→ Problem to work on
Using the records below, quote only the span that opens with the line containing "none; stroke-linecap: round;" and closes with the line containing "<!-- building -->", exactly and inclusively.

Stored data entries
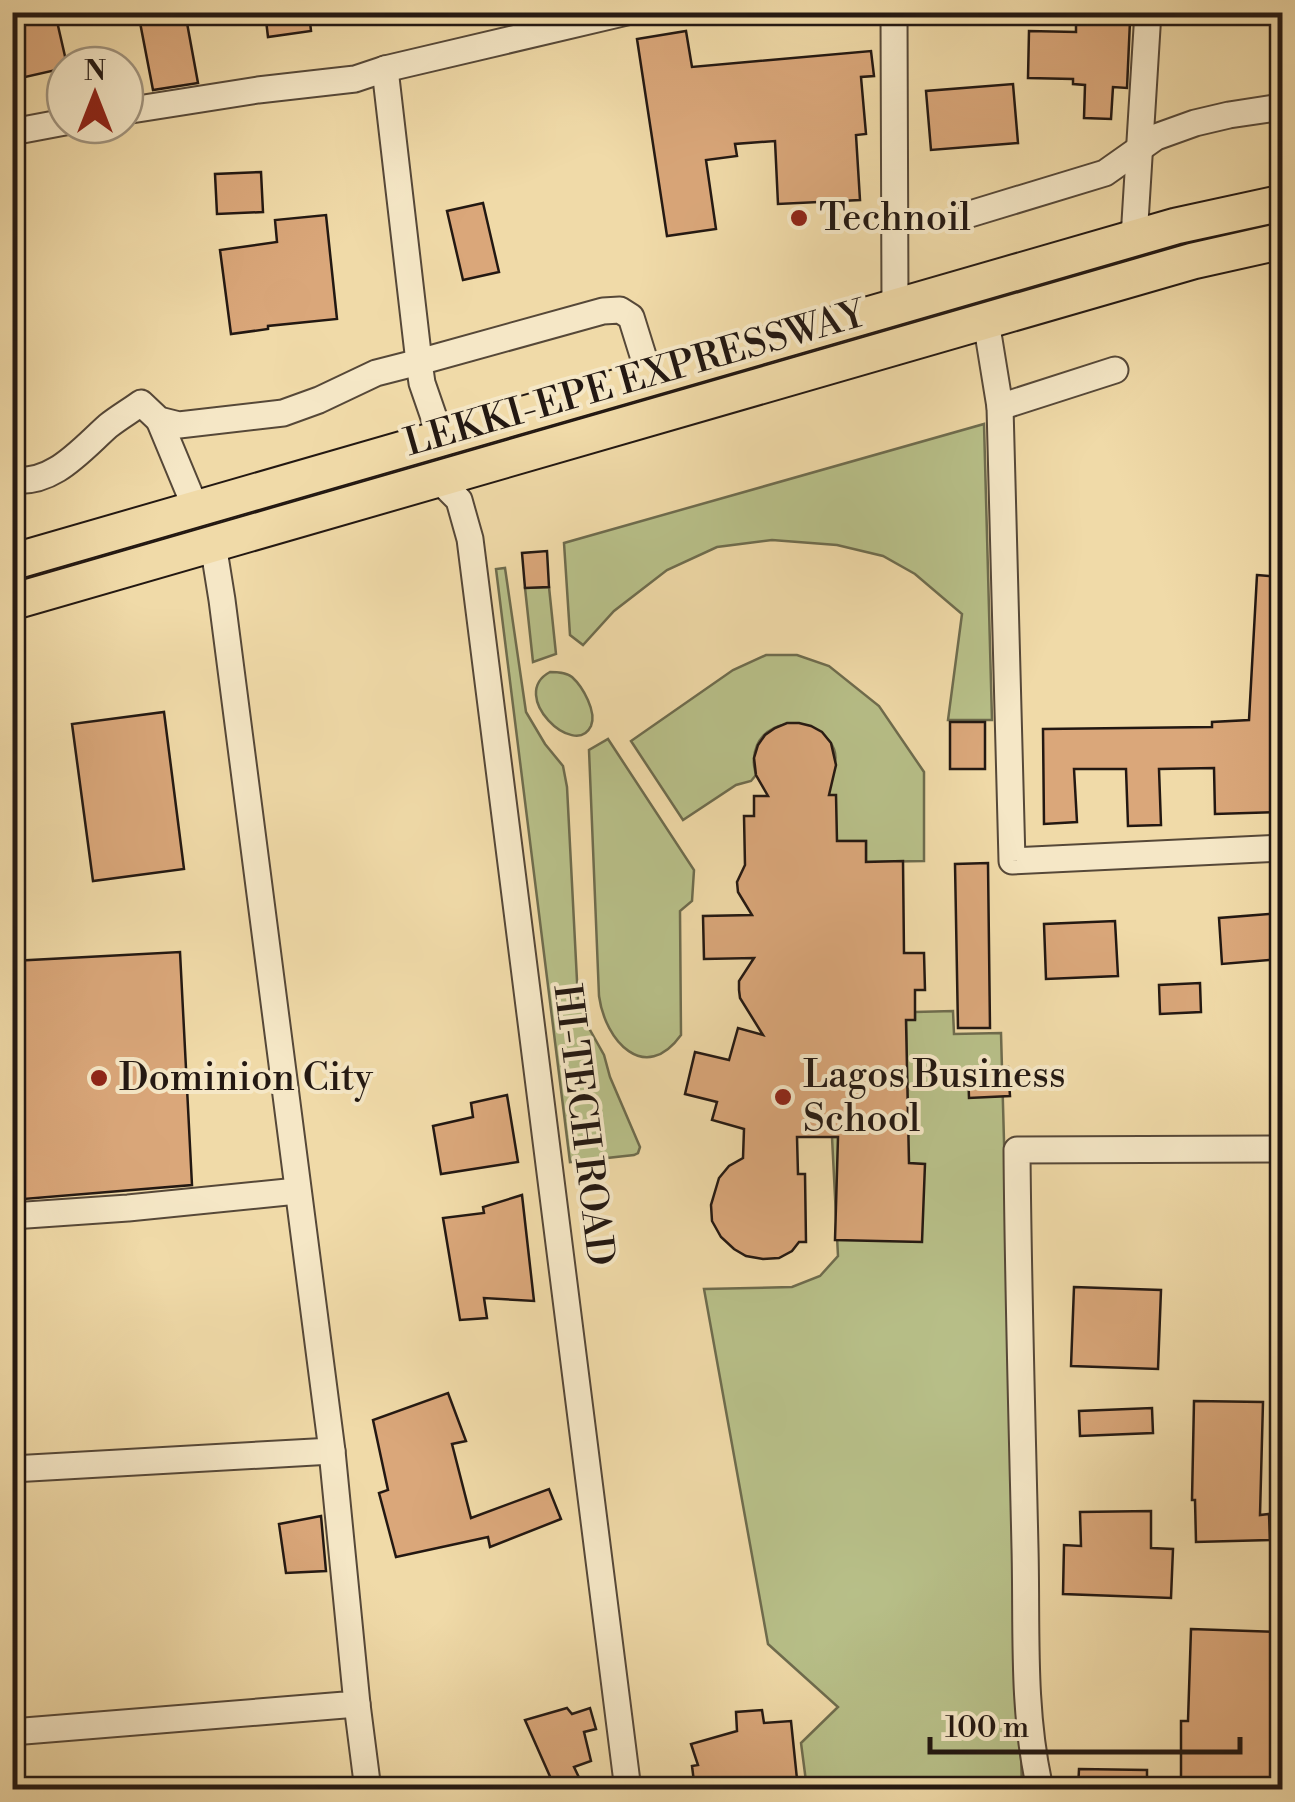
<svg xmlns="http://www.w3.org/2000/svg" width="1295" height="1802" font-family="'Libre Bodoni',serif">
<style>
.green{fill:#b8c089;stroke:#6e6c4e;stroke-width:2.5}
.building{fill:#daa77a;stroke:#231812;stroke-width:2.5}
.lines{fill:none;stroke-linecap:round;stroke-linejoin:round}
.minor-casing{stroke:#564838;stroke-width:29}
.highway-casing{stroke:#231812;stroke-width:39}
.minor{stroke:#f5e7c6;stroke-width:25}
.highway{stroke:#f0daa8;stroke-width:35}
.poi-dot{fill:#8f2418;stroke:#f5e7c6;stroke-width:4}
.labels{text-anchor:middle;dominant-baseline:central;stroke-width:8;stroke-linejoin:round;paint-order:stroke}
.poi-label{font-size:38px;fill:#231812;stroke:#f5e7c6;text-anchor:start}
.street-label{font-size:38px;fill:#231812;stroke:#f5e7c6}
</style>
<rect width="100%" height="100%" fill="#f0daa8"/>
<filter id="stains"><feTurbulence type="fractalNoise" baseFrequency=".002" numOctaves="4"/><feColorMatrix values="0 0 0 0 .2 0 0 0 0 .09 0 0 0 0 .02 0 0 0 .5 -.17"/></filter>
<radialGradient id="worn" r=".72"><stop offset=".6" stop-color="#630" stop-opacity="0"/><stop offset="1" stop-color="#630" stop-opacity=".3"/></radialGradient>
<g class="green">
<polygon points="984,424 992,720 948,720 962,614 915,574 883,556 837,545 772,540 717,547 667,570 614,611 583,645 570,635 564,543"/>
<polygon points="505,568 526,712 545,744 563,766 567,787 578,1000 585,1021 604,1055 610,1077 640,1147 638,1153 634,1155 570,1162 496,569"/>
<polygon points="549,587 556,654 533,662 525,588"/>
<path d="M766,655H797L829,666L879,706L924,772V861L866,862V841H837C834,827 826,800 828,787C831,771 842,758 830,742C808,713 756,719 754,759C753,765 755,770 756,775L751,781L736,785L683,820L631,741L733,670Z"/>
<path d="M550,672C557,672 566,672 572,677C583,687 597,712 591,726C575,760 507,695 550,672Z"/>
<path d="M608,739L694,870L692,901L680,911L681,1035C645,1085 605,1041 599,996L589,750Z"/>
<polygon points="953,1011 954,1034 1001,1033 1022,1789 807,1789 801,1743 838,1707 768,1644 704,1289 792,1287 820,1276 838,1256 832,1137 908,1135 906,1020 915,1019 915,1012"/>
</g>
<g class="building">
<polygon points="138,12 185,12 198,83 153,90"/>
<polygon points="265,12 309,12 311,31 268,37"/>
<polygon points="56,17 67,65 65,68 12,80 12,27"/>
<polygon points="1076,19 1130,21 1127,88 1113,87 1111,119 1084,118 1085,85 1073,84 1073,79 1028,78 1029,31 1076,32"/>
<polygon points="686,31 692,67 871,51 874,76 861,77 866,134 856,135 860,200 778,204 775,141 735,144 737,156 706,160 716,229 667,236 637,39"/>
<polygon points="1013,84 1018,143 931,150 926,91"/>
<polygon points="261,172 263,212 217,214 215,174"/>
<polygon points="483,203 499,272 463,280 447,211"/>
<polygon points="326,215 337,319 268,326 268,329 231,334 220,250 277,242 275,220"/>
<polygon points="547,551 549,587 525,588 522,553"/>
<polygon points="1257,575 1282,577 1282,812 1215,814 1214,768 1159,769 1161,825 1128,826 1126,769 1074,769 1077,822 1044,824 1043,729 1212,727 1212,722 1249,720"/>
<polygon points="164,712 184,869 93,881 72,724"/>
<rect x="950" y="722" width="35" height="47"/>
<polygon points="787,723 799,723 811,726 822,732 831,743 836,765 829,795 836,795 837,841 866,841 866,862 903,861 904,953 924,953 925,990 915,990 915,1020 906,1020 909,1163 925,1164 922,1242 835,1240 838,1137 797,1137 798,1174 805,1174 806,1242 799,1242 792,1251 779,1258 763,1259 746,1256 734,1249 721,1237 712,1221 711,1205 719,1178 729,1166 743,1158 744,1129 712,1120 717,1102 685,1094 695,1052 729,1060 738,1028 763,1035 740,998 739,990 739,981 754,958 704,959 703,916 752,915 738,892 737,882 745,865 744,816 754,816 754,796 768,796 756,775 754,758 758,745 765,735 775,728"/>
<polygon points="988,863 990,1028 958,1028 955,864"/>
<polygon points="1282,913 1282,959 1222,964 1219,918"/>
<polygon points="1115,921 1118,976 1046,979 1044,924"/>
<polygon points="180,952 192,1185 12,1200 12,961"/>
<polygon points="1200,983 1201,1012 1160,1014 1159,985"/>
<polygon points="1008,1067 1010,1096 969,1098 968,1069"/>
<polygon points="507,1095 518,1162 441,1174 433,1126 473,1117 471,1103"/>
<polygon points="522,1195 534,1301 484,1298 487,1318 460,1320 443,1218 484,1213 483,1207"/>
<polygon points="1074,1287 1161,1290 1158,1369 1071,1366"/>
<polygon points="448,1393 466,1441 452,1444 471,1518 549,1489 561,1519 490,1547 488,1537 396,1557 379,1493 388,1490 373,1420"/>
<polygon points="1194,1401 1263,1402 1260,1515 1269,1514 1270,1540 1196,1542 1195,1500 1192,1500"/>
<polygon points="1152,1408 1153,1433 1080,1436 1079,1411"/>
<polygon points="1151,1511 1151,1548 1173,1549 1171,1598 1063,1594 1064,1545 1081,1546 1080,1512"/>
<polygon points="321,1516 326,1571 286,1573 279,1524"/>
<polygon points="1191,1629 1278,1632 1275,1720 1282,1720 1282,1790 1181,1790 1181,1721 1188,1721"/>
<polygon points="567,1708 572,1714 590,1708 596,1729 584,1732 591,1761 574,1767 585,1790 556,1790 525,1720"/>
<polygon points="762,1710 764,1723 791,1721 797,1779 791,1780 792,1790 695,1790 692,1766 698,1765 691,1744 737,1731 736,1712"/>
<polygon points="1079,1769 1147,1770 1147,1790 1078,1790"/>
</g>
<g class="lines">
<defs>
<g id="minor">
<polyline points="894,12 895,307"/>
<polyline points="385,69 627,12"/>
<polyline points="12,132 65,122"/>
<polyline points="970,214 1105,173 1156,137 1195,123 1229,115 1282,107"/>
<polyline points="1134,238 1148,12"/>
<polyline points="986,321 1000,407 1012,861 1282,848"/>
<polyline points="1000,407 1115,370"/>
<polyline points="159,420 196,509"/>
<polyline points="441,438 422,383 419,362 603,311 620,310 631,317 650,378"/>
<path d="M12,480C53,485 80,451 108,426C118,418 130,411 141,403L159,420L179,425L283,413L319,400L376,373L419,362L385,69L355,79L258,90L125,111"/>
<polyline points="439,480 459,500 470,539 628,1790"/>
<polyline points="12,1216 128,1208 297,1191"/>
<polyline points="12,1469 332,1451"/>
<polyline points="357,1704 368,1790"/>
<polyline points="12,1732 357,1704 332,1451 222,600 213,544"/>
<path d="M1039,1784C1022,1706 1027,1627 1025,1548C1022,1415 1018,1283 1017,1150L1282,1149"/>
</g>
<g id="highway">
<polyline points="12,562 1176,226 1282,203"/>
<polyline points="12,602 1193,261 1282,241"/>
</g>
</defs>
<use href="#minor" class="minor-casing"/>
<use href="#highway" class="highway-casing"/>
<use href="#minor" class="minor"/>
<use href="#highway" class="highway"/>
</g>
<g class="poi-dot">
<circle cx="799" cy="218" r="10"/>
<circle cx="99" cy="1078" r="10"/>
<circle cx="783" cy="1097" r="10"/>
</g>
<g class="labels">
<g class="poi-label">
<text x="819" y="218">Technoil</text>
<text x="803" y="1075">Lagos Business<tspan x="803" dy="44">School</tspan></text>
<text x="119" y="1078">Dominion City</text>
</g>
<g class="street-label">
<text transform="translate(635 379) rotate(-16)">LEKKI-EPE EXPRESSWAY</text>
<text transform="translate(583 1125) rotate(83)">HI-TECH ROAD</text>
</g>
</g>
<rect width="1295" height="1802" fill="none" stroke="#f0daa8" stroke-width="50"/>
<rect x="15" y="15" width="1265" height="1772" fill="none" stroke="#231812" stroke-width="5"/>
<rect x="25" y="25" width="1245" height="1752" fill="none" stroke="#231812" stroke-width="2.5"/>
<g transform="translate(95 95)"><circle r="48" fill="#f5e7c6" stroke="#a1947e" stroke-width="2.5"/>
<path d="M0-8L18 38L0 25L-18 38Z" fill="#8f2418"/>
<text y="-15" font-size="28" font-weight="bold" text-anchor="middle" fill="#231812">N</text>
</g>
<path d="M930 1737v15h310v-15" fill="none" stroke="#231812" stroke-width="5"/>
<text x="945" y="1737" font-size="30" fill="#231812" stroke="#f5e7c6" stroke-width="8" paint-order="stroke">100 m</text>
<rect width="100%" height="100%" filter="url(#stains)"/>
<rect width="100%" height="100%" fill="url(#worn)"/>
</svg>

...

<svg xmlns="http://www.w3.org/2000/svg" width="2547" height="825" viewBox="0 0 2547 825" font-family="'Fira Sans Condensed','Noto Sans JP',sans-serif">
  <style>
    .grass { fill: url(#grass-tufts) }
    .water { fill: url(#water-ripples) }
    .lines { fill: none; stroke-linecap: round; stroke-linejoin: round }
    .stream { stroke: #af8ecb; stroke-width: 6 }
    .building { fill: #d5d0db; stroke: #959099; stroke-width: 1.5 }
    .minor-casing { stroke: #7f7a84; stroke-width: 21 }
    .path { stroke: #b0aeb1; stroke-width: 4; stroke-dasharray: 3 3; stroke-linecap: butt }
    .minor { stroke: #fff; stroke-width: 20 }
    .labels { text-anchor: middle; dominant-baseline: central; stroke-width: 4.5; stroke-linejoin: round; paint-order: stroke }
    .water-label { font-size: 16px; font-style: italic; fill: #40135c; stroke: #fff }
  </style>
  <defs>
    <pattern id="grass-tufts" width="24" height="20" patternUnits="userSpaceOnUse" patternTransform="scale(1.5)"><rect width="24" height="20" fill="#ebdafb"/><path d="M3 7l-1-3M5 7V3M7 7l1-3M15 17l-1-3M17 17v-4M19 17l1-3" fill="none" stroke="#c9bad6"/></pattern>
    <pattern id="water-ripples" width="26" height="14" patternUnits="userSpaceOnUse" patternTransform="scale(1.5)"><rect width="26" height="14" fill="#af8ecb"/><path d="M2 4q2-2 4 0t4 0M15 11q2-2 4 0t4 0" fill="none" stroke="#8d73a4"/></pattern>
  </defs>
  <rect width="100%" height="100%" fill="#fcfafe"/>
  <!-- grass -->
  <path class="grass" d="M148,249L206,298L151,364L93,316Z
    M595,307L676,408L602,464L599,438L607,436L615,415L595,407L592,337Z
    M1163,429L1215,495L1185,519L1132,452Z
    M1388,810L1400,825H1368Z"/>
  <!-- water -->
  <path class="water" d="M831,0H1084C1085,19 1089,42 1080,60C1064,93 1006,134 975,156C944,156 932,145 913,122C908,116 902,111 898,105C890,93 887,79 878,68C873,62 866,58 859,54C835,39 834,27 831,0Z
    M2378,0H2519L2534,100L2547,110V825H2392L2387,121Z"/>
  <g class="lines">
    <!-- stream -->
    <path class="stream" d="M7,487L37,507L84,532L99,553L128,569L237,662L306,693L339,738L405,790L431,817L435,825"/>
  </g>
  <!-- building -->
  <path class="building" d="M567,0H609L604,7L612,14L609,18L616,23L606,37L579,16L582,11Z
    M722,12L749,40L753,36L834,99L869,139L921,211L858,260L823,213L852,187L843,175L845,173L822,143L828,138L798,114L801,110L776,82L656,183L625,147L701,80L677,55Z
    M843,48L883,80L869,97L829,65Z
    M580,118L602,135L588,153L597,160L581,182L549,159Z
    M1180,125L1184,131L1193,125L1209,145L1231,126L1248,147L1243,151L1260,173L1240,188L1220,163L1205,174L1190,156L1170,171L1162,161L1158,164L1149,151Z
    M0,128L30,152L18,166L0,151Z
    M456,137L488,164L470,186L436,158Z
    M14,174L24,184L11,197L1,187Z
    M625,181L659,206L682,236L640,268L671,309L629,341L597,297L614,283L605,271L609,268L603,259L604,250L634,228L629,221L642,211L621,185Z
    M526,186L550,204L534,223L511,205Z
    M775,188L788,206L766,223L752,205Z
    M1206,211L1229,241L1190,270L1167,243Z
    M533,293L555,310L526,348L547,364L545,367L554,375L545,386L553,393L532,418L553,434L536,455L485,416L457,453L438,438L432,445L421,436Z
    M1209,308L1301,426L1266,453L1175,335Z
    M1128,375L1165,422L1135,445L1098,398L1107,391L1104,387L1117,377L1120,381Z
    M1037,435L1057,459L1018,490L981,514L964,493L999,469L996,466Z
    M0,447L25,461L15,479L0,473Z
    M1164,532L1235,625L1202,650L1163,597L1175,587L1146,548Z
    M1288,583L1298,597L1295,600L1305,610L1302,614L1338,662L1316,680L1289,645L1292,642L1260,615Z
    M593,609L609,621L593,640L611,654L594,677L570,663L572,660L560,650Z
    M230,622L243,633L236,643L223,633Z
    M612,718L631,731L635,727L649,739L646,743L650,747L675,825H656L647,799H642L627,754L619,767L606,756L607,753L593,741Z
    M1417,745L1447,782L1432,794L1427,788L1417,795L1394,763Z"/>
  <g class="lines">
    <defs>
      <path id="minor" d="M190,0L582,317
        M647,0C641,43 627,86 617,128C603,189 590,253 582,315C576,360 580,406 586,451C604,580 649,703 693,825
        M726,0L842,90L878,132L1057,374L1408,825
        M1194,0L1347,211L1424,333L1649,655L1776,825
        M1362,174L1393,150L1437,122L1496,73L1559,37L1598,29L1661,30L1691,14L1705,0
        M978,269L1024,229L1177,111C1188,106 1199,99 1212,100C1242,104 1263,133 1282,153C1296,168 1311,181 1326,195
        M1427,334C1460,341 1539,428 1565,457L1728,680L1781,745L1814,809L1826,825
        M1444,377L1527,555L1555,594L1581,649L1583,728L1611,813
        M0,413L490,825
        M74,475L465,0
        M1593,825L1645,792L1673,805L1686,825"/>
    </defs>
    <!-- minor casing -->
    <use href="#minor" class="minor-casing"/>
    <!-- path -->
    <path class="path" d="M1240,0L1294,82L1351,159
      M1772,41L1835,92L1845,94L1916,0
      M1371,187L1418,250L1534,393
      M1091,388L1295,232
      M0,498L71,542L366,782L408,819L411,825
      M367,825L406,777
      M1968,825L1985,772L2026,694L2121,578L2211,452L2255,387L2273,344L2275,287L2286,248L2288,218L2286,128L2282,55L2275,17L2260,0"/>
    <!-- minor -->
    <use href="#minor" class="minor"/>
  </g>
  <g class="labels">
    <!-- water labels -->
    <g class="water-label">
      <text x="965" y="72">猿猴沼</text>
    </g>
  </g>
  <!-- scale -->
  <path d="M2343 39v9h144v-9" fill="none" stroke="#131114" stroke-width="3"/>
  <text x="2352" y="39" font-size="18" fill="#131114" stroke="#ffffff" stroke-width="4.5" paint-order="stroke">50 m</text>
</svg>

→ Answer area
    .lines { fill: none; stroke-linecap: round; stroke-linejoin: round }
    .stream { stroke: #af8ecb; stroke-width: 6 }
    .building { fill: #d5d0db; stroke: #959099; stroke-width: 1.5 }
    .minor-casing { stroke: #7f7a84; stroke-width: 21 }
    .path { stroke: #b0aeb1; stroke-width: 4; stroke-dasharray: 3 3; stroke-linecap: butt }
    .minor { stroke: #fff; stroke-width: 20 }
    .labels { text-anchor: middle; dominant-baseline: central; stroke-width: 4.5; stroke-linejoin: round; paint-order: stroke }
    .water-label { font-size: 16px; font-style: italic; fill: #40135c; stroke: #fff }
  </style>
  <defs>
    <pattern id="grass-tufts" width="24" height="20" patternUnits="userSpaceOnUse" patternTransform="scale(1.5)"><rect width="24" height="20" fill="#ebdafb"/><path d="M3 7l-1-3M5 7V3M7 7l1-3M15 17l-1-3M17 17v-4M19 17l1-3" fill="none" stroke="#c9bad6"/></pattern>
    <pattern id="water-ripples" width="26" height="14" patternUnits="userSpaceOnUse" patternTransform="scale(1.5)"><rect width="26" height="14" fill="#af8ecb"/><path d="M2 4q2-2 4 0t4 0M15 11q2-2 4 0t4 0" fill="none" stroke="#8d73a4"/></pattern>
  </defs>
  <rect width="100%" height="100%" fill="#fcfafe"/>
  <!-- grass -->
  <path class="grass" d="M148,249L206,298L151,364L93,316Z
    M595,307L676,408L602,464L599,438L607,436L615,415L595,407L592,337Z
    M1163,429L1215,495L1185,519L1132,452Z
    M1388,810L1400,825H1368Z"/>
  <!-- water -->
  <path class="water" d="M831,0H1084C1085,19 1089,42 1080,60C1064,93 1006,134 975,156C944,156 932,145 913,122C908,116 902,111 898,105C890,93 887,79 878,68C873,62 866,58 859,54C835,39 834,27 831,0Z
    M2378,0H2519L2534,100L2547,110V825H2392L2387,121Z"/>
  <g class="lines">
    <!-- stream -->
    <path class="stream" d="M7,487L37,507L84,532L99,553L128,569L237,662L306,693L339,738L405,790L431,817L435,825"/>
  </g>
  <!-- building -->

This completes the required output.